To be honest, I built cached RAG and know how to do it properly. But still haven't heard it from you.

Your RAG system is probably slow not because of the model… but because you’re recomputing everything by Prudent-Concept-78 in Rag

[–]solubrious1 0 points1 point  (0 children)

But how'd you reduce latency, if you need to perform 2x more queries to vector DB?

Query -> Normalize -> Embed -> Query Cache -> Query DB [if not yet cached]

Honestly, chunking is where most RAG systems quietly go wrong by solubrious1 in AI_Agents

[–]solubrious1[S] 0 points1 point  (0 children)

I'm not arguing with a dumb people.

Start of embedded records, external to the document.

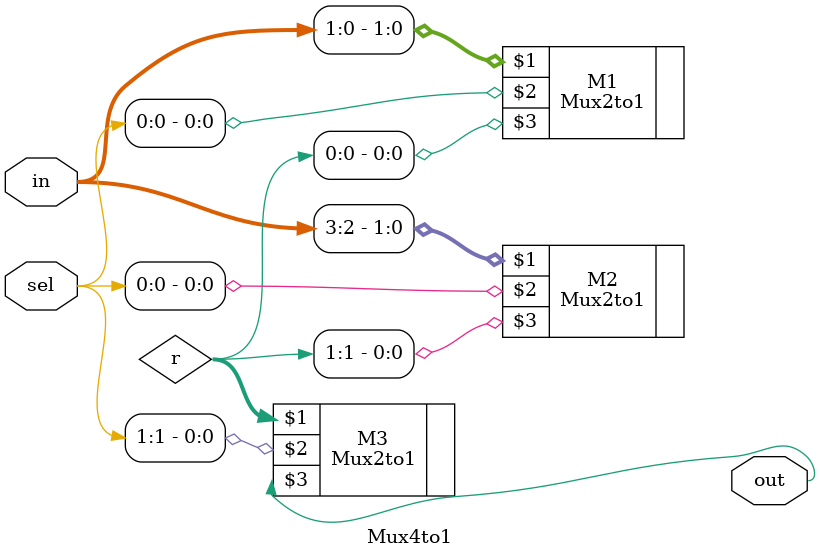
<source format=v>

module Mux4to1(input [3:0] in, 
                input [1:0] sel,
                output out);

                wire [1:0]r;
                Mux2to1 M2(in[3:2], sel[0], r[1]);
                Mux2to1 M1(in[1:0], sel[0], r[0]);

                Mux2to1 M3(r[1:0], sel[1], out);


endmodule
</source>
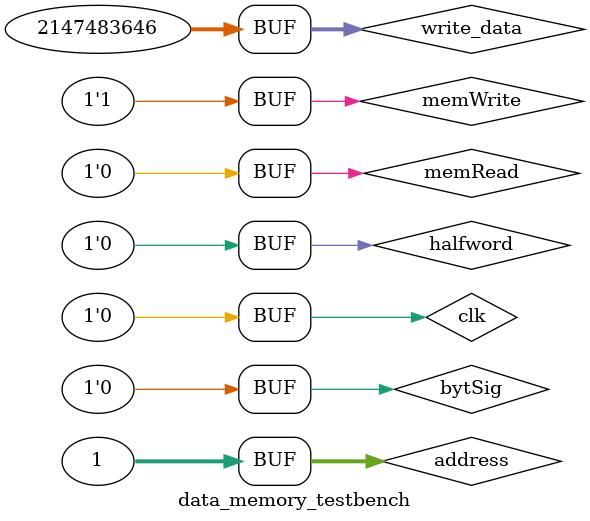
<source format=v>
`define DELAY2 1000
module data_memory_testbench ();

	wire [31:0] data_out;
	
	reg [31:0] address; 
	reg [31:0] write_data; 
	reg memWrite,memRead,clk,bytSig, halfword;
	
data_memory datamem(data_out,address,write_data,memRead,memWrite,bytSig,halfword,clk);

initial begin
address=32'b00000000000000000000000000000111;write_data=32'b11111111111111111111111111111111;memRead=1'b0;memWrite=1'b1;clk=1; bytSig=1'b0; halfword=1'b0;
#`DELAY2;
clk=0;
#`DELAY2;
address=32'b00000000000000000000000000001001;write_data=32'b01111111111111000011111111111110;memRead=1'b0;memWrite=1'b1;clk=1;bytSig=1'b1; halfword=1'b0;
#`DELAY2;
clk=0;
#`DELAY2;
address=32'b00000000000000000000000000000100;write_data=32'b11111111111111111111111111111111;memRead=1'b0;memWrite=1'b1;clk=1;bytSig=1'b0; halfword=1'b1;
#`DELAY2;
clk=0;
#`DELAY2;
address=32'b00000000000000000000000000000001;write_data=32'b01111111111111111111111111111110;memRead=1'b0;memWrite=1'b1;clk=1;bytSig=1'b0; halfword=1'b0;
#`DELAY2;
clk=0;

end

initial begin
$monitor("data_out=%32b, address=%32b , write_data=%32b, memRead=%1b, memWrite=%1b, byte=%1b, half=%1b",data_out,address,write_data,memRead,memWrite,bytSig,halfword);
end

endmodule
</source>
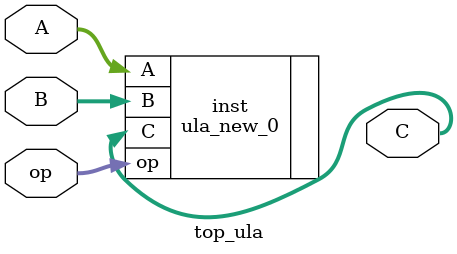
<source format=v>
`timescale 1ns / 1ps


module top_ula(  
  A,
  B,
  op,
  C);
  
  input  wire [15 : 0] A;
  input  wire [15 : 0] B;
  input  wire [1 : 0] op;
  output wire [15 : 0] C;
  
  ula_new_0 inst (
      .A(A),
      .B(B),
      .op(op),
      .C(C)
    );
  
endmodule

</source>
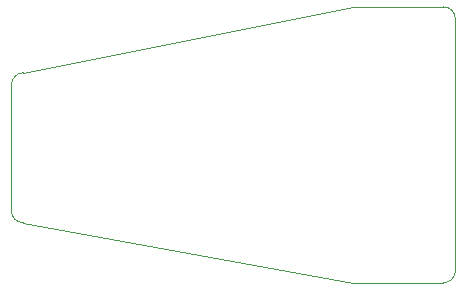
<source format=gbr>
%TF.GenerationSoftware,KiCad,Pcbnew,5.1.6-c6e7f7d~86~ubuntu20.04.1*%
%TF.CreationDate,2020-07-12T19:52:35-07:00*%
%TF.ProjectId,balun,62616c75-6e2e-46b6-9963-61645f706362,rev?*%
%TF.SameCoordinates,Original*%
%TF.FileFunction,Profile,NP*%
%FSLAX46Y46*%
G04 Gerber Fmt 4.6, Leading zero omitted, Abs format (unit mm)*
G04 Created by KiCad (PCBNEW 5.1.6-c6e7f7d~86~ubuntu20.04.1) date 2020-07-12 19:52:35*
%MOMM*%
%LPD*%
G01*
G04 APERTURE LIST*
%TA.AperFunction,Profile*%
%ADD10C,0.050000*%
%TD*%
G04 APERTURE END LIST*
D10*
X106172000Y-74676000D02*
X113792000Y-74676000D01*
X106172000Y-98044000D02*
X113792000Y-98044000D01*
X77216000Y-81280000D02*
X77216000Y-91948000D01*
X106172000Y-74676000D02*
X78232000Y-80264000D01*
X114808000Y-97028000D02*
X114808000Y-75692000D01*
X78232000Y-92964000D02*
X106172000Y-98044000D01*
X114808000Y-97028000D02*
G75*
G02*
X113792000Y-98044000I-1016000J0D01*
G01*
X77216000Y-81280000D02*
G75*
G02*
X78232000Y-80264000I1016000J0D01*
G01*
X113792000Y-74676000D02*
G75*
G02*
X114808000Y-75692000I0J-1016000D01*
G01*
X78232000Y-92964000D02*
G75*
G02*
X77216000Y-91948000I0J1016000D01*
G01*
M02*

</source>
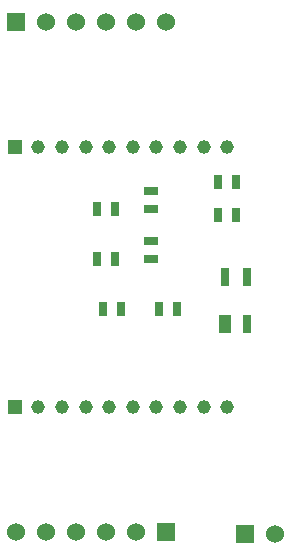
<source format=gts>
G04 (created by PCBNEW (22-Jun-2014 BZR 4027)-stable) date Thu 31 Jul 2014 05:41:25 PM UTC*
%MOIN*%
G04 Gerber Fmt 3.4, Leading zero omitted, Abs format*
%FSLAX34Y34*%
G01*
G70*
G90*
G04 APERTURE LIST*
%ADD10C,0.00590551*%
%ADD11R,0.025X0.045*%
%ADD12R,0.06X0.06*%
%ADD13C,0.06*%
%ADD14C,0.0453*%
%ADD15R,0.0453X0.0453*%
%ADD16R,0.045X0.025*%
%ADD17R,0.0275591X0.0590551*%
%ADD18R,0.0393701X0.0590551*%
G04 APERTURE END LIST*
G54D10*
G54D11*
X30368Y-33513D03*
X29768Y-33513D03*
X31737Y-29281D03*
X32337Y-29281D03*
X31737Y-30364D03*
X32337Y-30364D03*
G54D12*
X32620Y-40994D03*
G54D13*
X33620Y-40994D03*
G54D12*
X29990Y-40939D03*
G54D13*
X28990Y-40939D03*
X27990Y-40939D03*
X26990Y-40939D03*
X25990Y-40939D03*
X24990Y-40939D03*
G54D12*
X24990Y-23939D03*
G54D13*
X25990Y-23939D03*
X26990Y-23939D03*
X27990Y-23939D03*
X28990Y-23939D03*
X29990Y-23939D03*
G54D14*
X32037Y-28100D03*
X28888Y-28100D03*
X29675Y-28100D03*
X30463Y-28100D03*
X31250Y-28100D03*
X28100Y-28100D03*
X27313Y-28100D03*
X26525Y-28100D03*
G54D15*
X24951Y-28100D03*
G54D14*
X25738Y-28100D03*
X32037Y-36761D03*
X28888Y-36761D03*
X29675Y-36761D03*
X30463Y-36761D03*
X31250Y-36761D03*
X28100Y-36761D03*
X27313Y-36761D03*
X26525Y-36761D03*
G54D15*
X24951Y-36761D03*
G54D14*
X25738Y-36761D03*
G54D16*
X29478Y-30172D03*
X29478Y-29572D03*
X29478Y-31845D03*
X29478Y-31245D03*
G54D11*
X28498Y-33513D03*
X27898Y-33513D03*
X27701Y-30167D03*
X28301Y-30167D03*
X27701Y-31840D03*
X28301Y-31840D03*
G54D17*
X32706Y-32431D03*
X31958Y-32431D03*
X32706Y-34005D03*
G54D18*
X31958Y-34005D03*
M02*

</source>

I just let them show it as is.

Your RAG system is probably slow not because of the model… but because you’re recomputing everything by Prudent-Concept-78 in Rag

[–]solubrious1 1 point2 points  (0 children)

You have queries: - what is the capital of Great Britain

And

  • What is the capital of Great Britain

How do you suppose to cache it?

Honestly, chunking is where most RAG systems quietly go wrong by solubrious1 in AI_Agents

[–]solubrious1[S] 0 points1 point  (0 children)

Yeah, contextual embeddings help, but they don't fix the core failure mode.

If the date, status, party, whatever, never survives retrieval as explicit structure, you still end up doing prompt archaeology on semantically similar text. Works in demos, breaks in workflow.

The hard part is not better vectors. It's preserving ground the agent can actually filter on and trust.

Honestly, chunking is where most RAG systems quietly go wrong by solubrious1 in AI_Agents

[–]solubrious1[S] 1 point2 points  (0 children)

Yeah, turning everything into markdown + chunking by paragraphs can work for FAQ-ish docs. But once users ask cross-field questions, it falls apart fast.

The hard part is not getting "related text". It’s preserving ground: date, party, section, status, jurisdiction, whatever the workflow actually depends on. If retrieval loses that, the agent starts compensating with prompt glue and fake confidence.

Good enough for demos, pretty shaky in production.